As soon as he had got off the phone to Curry (Cabell claimed), another call arrived from a friend who said: "Do you have your television on?"

"And I said, "No." She said, "Get it on quick. They have just shot Oswald." And I immediately turned my television on. I was in the den where I was sitting and taking these telephone calls, and then just as I get it turned on, they still had not removed Oswald at that time because this was just a matter of a minute or 2 from the actual shooting. Then Chief Curry called and said, "They have just shot Oswald." And I said, "Yes; I have it on TV now."

Either Cabell or Curry was lying, and it's not difficult to figure out who. The transfer of Lee Harvey Oswald (whose mugshot is pictured, left) was being broadcast live on network television during a national crisis. Dallas City Hall was already standing room only, as reporters from all over the world shouted and jostled. Reporters kept trying to siphon off City Hall's mains electricity illegally, causing repeated blown fuses, and temporary blackouts.
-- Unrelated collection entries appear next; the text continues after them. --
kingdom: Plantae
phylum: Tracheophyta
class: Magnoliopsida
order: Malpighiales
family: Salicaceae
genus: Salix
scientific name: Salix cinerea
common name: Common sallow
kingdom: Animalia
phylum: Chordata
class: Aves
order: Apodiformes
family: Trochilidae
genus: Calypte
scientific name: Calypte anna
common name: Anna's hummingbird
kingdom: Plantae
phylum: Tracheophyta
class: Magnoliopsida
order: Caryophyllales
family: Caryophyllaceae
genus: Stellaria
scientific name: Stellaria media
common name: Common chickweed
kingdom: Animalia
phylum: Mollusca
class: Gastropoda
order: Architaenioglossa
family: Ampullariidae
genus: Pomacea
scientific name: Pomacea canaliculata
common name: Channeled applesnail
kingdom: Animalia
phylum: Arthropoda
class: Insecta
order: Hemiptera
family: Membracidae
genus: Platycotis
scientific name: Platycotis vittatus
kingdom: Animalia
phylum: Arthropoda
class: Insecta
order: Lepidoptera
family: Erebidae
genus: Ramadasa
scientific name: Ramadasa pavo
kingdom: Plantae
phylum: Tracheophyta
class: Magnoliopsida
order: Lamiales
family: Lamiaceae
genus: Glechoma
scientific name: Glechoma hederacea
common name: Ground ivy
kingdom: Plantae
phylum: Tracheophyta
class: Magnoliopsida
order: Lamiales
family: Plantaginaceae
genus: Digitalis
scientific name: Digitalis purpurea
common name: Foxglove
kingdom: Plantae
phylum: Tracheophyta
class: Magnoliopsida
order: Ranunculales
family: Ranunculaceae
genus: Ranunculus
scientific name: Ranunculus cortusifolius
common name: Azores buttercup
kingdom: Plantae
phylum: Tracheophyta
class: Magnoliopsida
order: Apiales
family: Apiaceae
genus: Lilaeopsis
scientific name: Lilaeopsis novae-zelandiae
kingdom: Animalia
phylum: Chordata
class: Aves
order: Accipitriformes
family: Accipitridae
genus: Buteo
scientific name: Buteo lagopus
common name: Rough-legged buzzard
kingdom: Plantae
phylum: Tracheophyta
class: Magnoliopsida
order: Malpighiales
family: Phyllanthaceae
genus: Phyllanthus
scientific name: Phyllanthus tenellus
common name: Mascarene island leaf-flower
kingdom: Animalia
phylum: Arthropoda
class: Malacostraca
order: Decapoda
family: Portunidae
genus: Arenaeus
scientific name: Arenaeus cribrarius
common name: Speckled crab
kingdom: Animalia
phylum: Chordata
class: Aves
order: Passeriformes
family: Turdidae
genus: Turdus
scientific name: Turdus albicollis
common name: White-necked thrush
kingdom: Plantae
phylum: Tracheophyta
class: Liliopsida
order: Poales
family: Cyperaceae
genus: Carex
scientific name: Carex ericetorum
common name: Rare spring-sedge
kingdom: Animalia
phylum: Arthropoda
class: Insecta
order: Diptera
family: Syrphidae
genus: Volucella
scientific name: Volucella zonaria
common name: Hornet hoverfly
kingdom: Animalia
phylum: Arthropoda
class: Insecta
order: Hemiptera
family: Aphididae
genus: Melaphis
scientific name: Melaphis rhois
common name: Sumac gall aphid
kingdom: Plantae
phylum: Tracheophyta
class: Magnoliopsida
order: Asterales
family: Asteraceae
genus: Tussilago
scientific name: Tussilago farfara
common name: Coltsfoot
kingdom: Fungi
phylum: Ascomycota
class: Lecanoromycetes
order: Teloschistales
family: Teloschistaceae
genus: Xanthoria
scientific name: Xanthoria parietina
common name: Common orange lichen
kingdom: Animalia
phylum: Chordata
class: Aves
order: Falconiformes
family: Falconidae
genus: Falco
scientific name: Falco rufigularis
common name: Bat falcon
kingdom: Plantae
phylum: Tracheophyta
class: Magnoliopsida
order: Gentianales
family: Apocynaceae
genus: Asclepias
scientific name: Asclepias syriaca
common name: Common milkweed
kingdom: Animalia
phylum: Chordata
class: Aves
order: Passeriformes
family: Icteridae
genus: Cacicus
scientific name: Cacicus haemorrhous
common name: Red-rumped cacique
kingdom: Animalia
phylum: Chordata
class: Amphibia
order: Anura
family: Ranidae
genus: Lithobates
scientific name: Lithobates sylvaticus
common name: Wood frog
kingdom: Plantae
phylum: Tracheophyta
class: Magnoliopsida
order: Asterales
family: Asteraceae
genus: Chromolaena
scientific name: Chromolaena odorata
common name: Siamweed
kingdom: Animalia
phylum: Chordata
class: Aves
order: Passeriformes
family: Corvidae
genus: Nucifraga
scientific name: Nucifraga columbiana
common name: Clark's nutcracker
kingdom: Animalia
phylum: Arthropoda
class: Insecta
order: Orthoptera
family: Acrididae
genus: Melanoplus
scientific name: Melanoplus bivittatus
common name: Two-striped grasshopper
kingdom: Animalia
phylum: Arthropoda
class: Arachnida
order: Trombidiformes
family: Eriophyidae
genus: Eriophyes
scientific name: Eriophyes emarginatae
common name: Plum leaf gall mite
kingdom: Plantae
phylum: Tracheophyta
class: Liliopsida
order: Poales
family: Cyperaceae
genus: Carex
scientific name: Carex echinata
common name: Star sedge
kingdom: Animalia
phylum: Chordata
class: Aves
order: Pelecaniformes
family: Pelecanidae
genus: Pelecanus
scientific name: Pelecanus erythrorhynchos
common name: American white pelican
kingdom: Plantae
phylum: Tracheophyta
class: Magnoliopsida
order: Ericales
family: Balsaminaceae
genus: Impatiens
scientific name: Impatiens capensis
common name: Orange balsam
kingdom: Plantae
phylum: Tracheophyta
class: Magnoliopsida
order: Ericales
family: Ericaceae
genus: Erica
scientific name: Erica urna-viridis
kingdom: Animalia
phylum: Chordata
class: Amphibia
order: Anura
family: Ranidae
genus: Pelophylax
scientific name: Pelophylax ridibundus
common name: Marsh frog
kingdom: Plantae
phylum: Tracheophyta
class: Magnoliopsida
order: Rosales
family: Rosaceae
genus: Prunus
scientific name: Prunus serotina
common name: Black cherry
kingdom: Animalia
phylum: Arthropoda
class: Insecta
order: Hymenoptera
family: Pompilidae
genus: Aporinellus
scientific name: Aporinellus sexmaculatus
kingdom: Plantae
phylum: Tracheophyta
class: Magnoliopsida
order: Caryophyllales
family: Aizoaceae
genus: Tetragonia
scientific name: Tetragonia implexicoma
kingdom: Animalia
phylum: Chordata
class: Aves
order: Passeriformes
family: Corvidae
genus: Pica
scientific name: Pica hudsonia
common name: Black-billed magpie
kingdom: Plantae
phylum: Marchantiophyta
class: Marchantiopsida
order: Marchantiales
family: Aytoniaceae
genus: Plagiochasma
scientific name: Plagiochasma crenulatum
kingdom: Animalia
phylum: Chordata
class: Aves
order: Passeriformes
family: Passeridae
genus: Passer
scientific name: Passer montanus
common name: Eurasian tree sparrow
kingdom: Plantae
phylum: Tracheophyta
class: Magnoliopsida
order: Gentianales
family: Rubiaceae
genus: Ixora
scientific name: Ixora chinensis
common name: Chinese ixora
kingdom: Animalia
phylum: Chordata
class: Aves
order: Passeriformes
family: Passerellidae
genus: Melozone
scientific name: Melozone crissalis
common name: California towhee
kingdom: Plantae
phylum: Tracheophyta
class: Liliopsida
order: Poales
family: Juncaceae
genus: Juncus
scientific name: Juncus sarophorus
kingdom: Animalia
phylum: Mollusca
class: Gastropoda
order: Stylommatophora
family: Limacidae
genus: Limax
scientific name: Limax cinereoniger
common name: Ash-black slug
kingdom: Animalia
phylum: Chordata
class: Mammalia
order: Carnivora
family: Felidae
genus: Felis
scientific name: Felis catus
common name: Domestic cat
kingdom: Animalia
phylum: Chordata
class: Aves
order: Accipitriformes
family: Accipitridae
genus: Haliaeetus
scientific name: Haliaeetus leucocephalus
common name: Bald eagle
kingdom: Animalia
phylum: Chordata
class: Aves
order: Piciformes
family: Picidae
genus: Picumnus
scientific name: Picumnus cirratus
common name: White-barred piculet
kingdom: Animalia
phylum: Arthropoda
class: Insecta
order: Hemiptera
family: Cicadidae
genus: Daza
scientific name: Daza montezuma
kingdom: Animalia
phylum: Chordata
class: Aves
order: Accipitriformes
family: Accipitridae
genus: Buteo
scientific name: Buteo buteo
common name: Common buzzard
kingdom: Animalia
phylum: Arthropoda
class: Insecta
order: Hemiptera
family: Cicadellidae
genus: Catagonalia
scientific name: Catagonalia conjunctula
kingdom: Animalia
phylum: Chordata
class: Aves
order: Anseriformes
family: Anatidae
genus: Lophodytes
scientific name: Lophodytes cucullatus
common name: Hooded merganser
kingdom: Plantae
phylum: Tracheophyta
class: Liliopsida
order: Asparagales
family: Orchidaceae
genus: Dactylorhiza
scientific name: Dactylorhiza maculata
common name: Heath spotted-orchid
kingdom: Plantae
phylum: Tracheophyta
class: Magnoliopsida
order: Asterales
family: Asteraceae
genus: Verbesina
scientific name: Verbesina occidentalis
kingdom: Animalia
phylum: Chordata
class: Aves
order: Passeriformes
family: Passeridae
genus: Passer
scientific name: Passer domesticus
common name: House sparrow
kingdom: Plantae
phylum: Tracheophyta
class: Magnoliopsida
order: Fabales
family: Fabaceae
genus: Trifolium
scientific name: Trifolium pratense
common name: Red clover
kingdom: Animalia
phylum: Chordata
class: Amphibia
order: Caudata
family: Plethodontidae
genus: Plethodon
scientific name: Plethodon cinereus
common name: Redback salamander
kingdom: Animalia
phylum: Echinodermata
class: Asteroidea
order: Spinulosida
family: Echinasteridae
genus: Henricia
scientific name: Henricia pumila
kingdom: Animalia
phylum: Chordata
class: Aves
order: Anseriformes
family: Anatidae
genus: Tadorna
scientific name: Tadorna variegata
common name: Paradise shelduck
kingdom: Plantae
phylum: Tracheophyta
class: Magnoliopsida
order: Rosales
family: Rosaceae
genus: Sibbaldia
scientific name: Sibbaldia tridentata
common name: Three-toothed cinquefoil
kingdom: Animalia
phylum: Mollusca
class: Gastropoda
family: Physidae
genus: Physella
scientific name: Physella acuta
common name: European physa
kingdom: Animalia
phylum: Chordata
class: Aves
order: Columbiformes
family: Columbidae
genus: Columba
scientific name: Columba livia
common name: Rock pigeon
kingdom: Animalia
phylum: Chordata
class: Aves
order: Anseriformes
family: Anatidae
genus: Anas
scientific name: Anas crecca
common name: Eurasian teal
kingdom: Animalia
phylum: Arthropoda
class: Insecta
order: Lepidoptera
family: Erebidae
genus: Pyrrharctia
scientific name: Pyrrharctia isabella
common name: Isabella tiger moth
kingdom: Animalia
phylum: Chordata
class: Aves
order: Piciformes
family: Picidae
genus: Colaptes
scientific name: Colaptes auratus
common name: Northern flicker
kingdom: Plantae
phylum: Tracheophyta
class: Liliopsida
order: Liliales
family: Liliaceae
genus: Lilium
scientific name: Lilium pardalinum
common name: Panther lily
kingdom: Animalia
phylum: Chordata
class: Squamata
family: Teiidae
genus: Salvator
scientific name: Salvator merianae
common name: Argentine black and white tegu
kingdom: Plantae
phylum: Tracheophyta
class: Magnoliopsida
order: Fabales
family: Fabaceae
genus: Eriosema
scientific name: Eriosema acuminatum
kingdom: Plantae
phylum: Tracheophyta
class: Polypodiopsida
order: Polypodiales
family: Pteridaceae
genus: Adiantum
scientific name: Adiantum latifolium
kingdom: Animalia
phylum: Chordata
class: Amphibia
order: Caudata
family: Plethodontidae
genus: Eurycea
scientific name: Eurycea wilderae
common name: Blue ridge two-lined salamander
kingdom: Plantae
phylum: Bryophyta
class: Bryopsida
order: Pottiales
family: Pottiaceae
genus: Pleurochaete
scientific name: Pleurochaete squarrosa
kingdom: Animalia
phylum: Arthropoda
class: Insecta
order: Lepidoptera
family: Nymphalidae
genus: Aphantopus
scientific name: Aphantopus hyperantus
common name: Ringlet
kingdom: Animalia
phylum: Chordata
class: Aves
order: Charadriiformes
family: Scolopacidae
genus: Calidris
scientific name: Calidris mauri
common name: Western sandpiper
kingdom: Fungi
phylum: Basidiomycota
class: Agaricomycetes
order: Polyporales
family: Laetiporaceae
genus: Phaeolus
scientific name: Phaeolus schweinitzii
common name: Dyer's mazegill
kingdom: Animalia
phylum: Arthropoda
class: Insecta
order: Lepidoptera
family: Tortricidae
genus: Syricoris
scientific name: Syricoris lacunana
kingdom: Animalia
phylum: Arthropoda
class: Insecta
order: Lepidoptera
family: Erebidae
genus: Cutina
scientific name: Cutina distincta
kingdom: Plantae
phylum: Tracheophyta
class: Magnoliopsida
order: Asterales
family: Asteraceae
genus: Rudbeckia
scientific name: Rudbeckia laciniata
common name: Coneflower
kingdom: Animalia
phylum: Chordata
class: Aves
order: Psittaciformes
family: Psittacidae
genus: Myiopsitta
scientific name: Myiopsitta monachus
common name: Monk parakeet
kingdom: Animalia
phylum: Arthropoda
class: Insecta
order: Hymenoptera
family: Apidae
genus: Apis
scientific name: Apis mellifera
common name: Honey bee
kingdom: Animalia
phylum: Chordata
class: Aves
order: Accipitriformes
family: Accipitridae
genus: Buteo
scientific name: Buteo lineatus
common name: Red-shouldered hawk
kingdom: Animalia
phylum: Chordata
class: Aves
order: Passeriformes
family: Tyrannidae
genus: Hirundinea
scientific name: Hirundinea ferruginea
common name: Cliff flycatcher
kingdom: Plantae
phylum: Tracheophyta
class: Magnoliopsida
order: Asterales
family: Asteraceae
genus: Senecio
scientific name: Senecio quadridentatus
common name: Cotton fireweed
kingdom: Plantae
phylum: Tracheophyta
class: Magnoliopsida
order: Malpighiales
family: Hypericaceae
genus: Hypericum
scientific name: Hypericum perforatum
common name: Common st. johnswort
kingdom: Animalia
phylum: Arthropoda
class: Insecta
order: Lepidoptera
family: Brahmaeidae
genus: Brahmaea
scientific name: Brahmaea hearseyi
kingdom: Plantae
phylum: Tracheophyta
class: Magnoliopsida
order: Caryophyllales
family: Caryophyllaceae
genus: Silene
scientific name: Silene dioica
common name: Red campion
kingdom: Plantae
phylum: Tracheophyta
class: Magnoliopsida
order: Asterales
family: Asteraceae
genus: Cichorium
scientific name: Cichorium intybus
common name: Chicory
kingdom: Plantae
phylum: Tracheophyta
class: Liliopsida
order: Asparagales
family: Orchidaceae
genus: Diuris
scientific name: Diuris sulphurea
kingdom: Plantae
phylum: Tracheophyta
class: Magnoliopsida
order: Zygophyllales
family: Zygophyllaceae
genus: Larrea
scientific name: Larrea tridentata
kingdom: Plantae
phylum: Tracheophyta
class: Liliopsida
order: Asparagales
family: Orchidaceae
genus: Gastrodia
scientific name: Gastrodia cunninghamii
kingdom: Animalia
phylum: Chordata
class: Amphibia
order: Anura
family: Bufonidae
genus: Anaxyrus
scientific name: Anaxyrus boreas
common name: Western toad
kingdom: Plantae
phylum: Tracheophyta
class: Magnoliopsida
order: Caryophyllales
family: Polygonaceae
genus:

Officers complained about being blinded by huge spotlights erected in the gloomy basement by TV camera crews.

The proposition that the DPD Chief somehow forgot to oversee the jail transfer he had planned, but instead phoned the Mayor (for a chat about a public event permit) is so incomprehensible that it borders on the insane.

Chief Curry had told the truth: Cabell had called Curry at the moment the jail transfer was meant to begin, and he pointlessly kept Curry on the phone for several minutes with irrelevant questions about the progress of DPD's investigation into the assassination. When Curry finally got away from the call, the transfer had been attempted without him, so it had inevitably descended into chaos, and Oswald was already bleeding to death.

DPD Detective James Ramsay was present during the attempted transfer, and decades later he still remembered the confusion that reigned in the basement, as the chain of command disintegrated around him:

"The command people were countermanding one order after another. One chief would give an order, then minutes later you would get a different order from someone else. You just did what the last chief told you to do."

As for Chief Curry himself, his first reaction when he heard the news that Oswald had been shot was not to pick up the phone and call CIA asset Earle Cabell. Jesse Curry, 50 years old and a lawman for 27 of those years, broke down and wept.